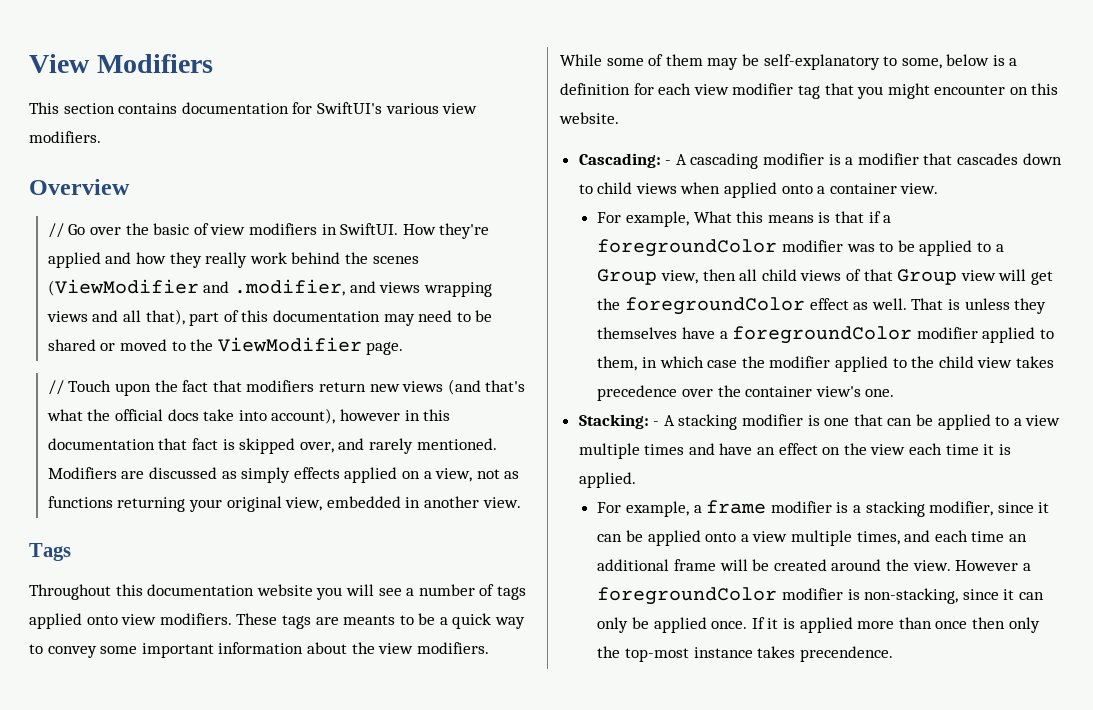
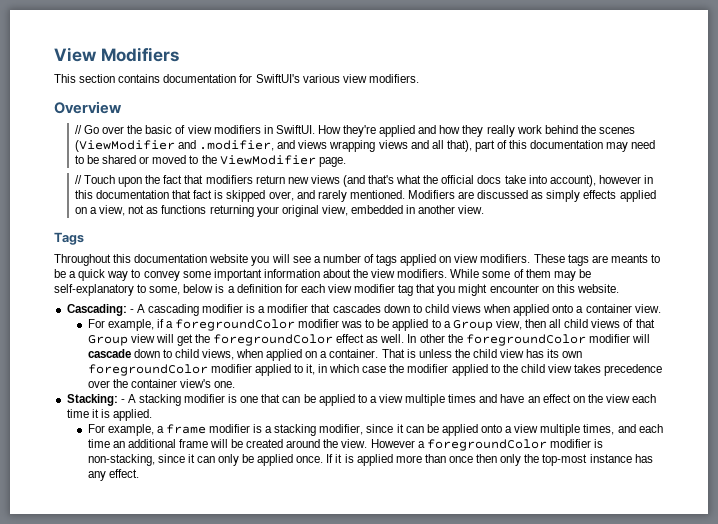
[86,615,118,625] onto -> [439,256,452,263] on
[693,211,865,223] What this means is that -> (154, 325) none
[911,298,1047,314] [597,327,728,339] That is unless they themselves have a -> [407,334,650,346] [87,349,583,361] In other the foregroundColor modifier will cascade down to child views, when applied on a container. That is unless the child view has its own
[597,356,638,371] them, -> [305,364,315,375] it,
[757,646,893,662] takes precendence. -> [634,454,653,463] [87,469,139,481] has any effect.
--
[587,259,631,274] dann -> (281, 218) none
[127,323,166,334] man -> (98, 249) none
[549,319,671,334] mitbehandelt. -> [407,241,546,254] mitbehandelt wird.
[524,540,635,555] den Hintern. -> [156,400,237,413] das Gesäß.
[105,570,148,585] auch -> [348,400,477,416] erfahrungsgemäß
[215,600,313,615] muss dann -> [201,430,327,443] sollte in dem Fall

**WHAT THE TASK REQUIRES**
As listed above, the lines from the line with "[86,615,118,625] onto -> [439,256,452,263] on" to the line with "[757,646,893,662] takes precendence." are to be echoed exactly, with both ends included and nothing added.

**EXERCISE ANSWER**
[86,615,118,625] onto -> [439,256,452,263] on
[693,211,865,223] What this means is that -> (154, 325) none
[911,298,1047,314] [597,327,728,339] That is unless they themselves have a -> [407,334,650,346] [87,349,583,361] In other the foregroundColor modifier will cascade down to child views, when applied on a container. That is unless the child view has its own
[597,356,638,371] them, -> [305,364,315,375] it,
[757,646,893,662] takes precendence. -> [634,454,653,463] [87,469,139,481] has any effect.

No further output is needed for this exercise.